Lots of utility CEOs understand and are scared by this reality. They will admit (privately) that their model is at odds with what we need to do going forward. The more innovative among them have tried to position themselves to benefit from that transition, even while they hold onto their legacy business. Duke, Constellation, and AEP (to name just a few) have created unregulated subsidiaries to deploy efficiency and/or trading desks to profit from inefficiencies innate in the regulatory model. But these forays into competitive markets are always outside of their regulated utility service territory. To the extent they have done anything in their own service territory it has been only in response to regulatory mandate or at scales that don’t jeopardize regulated returns.
That’s understandable given utility financial pressures, but there has been no significant innovation in utility regulation in nearly a century–and since all the barriers to the energy system of the future are imposed by current regulation, that’s where we have to focus. Unfortunately, that’s precisely the type of bold innovation that is impossible within the conservative culture of a regulated utility. Just look at how utilities outside California are fighting against solar.
Many other first-world countries (especially in northern Europe) have followed the “Kodak approach” and chased efficiency. Perhaps not surprisingly, these tend to be countries that were not blessed with buried natural resources and therefore don’t have political pressures to maximize rates of extraction. But from Japan to Denmark, there are good proven models that show how to run a competitive, first world economy with far less energy consumed per dollar of GDP than the current U.S. paradigm. The details vary from country-to-country, but the common theme is a push towards smaller generation, sited closer to users, integrated to use locally available renewables/opportunity fuels where possible, while “recycling” heat and steam to generate more electricity or heat water–and don’t expect investors to build those assets without a profit incentive.

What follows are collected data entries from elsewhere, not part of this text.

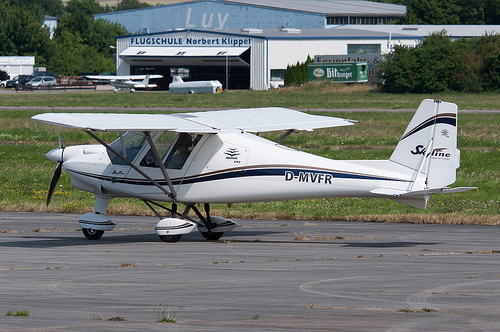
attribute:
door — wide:
[119, 46, 249, 86]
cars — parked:
[7, 72, 59, 89]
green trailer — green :
[307, 62, 367, 85]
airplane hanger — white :
[112, 22, 428, 91]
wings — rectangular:
[25, 70, 362, 165]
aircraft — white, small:
[31, 57, 498, 280]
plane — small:
[30, 97, 481, 232]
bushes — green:
[372, 26, 497, 97]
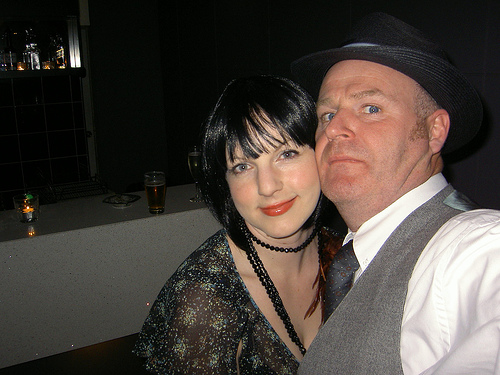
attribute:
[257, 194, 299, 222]
lips — polished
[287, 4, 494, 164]
hat — black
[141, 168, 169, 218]
glass — full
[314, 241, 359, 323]
tie — grey, tied, speckled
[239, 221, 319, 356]
necklace — black, beaded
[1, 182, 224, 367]
bar — gray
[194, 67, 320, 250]
hair — black, shiny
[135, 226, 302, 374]
shirt — black, printed, blue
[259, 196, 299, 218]
lips — red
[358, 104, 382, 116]
eye — blue, clear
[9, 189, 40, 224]
candle — burning, glowing, lit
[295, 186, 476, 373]
vest — gray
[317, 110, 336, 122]
eye — blue, clear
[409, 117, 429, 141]
sideburn — short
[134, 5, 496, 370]
couple — posing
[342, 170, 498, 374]
shirt — white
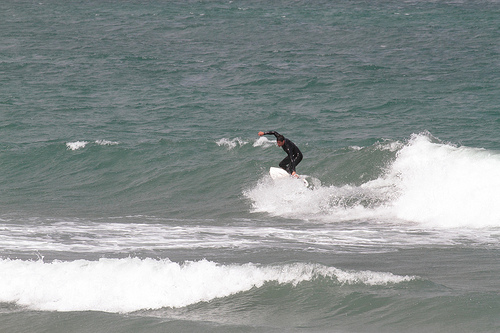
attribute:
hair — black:
[275, 131, 286, 143]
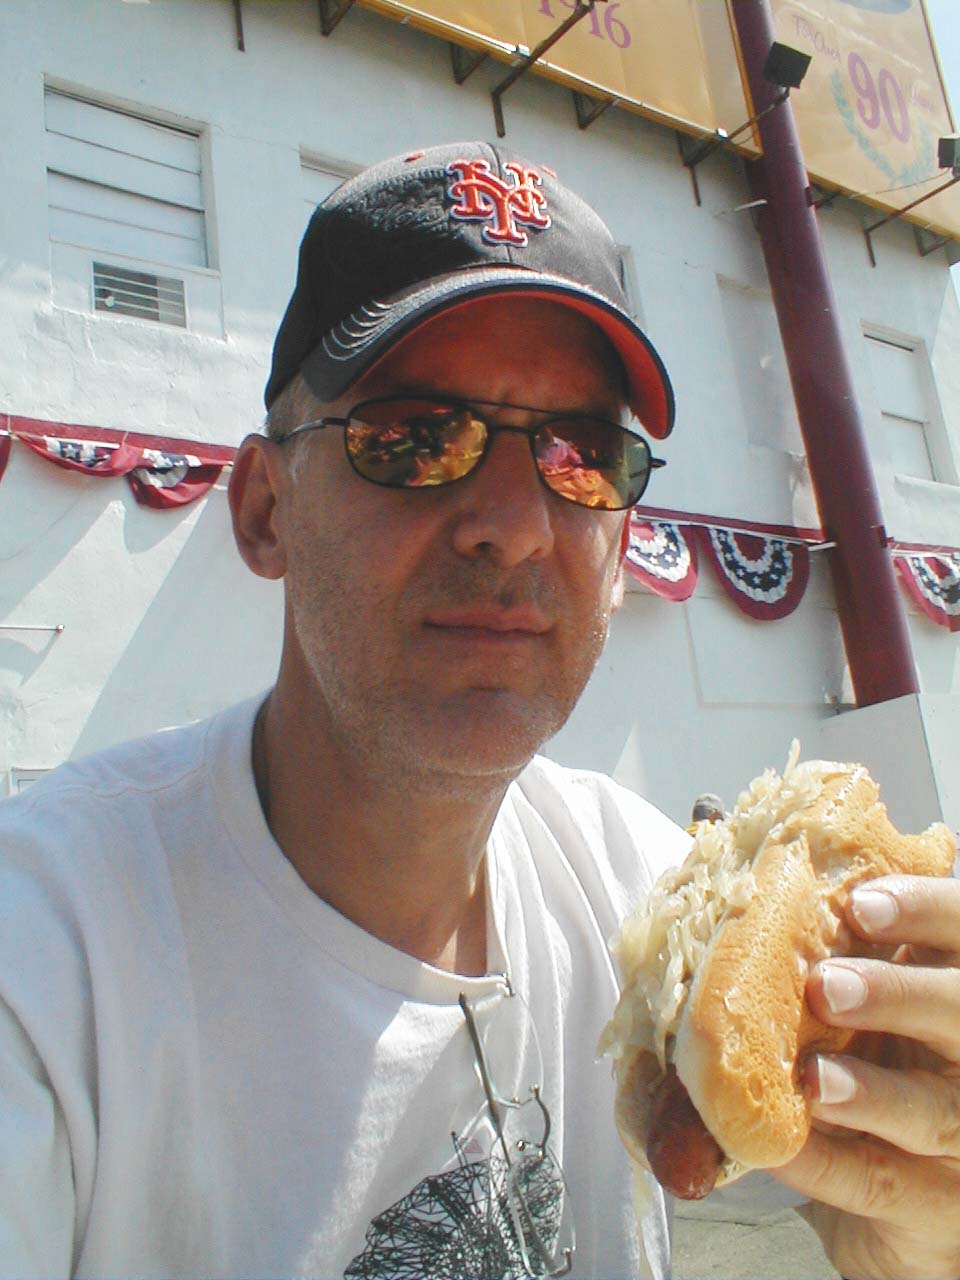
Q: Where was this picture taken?
A: Near man.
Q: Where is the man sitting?
A: At a ball game.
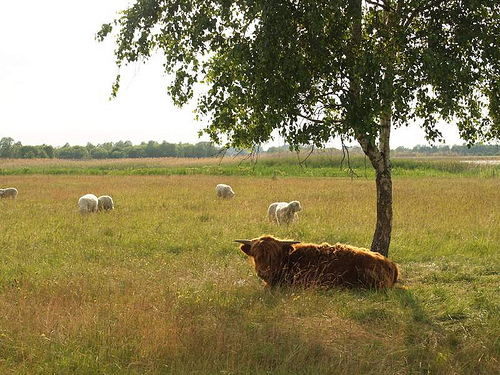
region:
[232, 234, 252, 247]
the horn of a bull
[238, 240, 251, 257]
the brown ear of a bull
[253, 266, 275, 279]
the nose of a bull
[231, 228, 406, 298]
a brown bull in the grass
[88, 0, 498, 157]
green leaves on a tree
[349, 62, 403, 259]
a brown and white tree trunk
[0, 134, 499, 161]
a row of green trees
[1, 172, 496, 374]
a field of green grass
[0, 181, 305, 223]
five sheep in a grassy field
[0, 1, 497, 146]
a gray sky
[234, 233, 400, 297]
A brown cow laying in grass under a tree.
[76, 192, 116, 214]
two white sheep standing in grass together.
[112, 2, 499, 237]
one lone tree giving shade to a brown cow.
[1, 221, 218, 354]
a field of green grass.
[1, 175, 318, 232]
five white sheep grazing in the grass.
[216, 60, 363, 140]
leaves on a variety of tree branches.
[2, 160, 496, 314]
a field of grass with different farm animals.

Politics is of course the art of the possible, and the scale of reform required would be hard in any political climate—not least the current U.S. paralysis. But regulatory reform is desperately needed. Climate change is a truck coming down the highway and we’re driving in the wrong lane. The traffic is way worse in the other lane and it’s hard to see how we’re going to safely get across the median, but we’ve got to change lanes. As Hank Paulson recently said of the 2008 financial crisis and climate change, our most pressing need is to “act before problems get too big to manage.” That’s got to start with regulatory innovation that removes the current disincentives to efficient, cheap, clean, and reliable energy.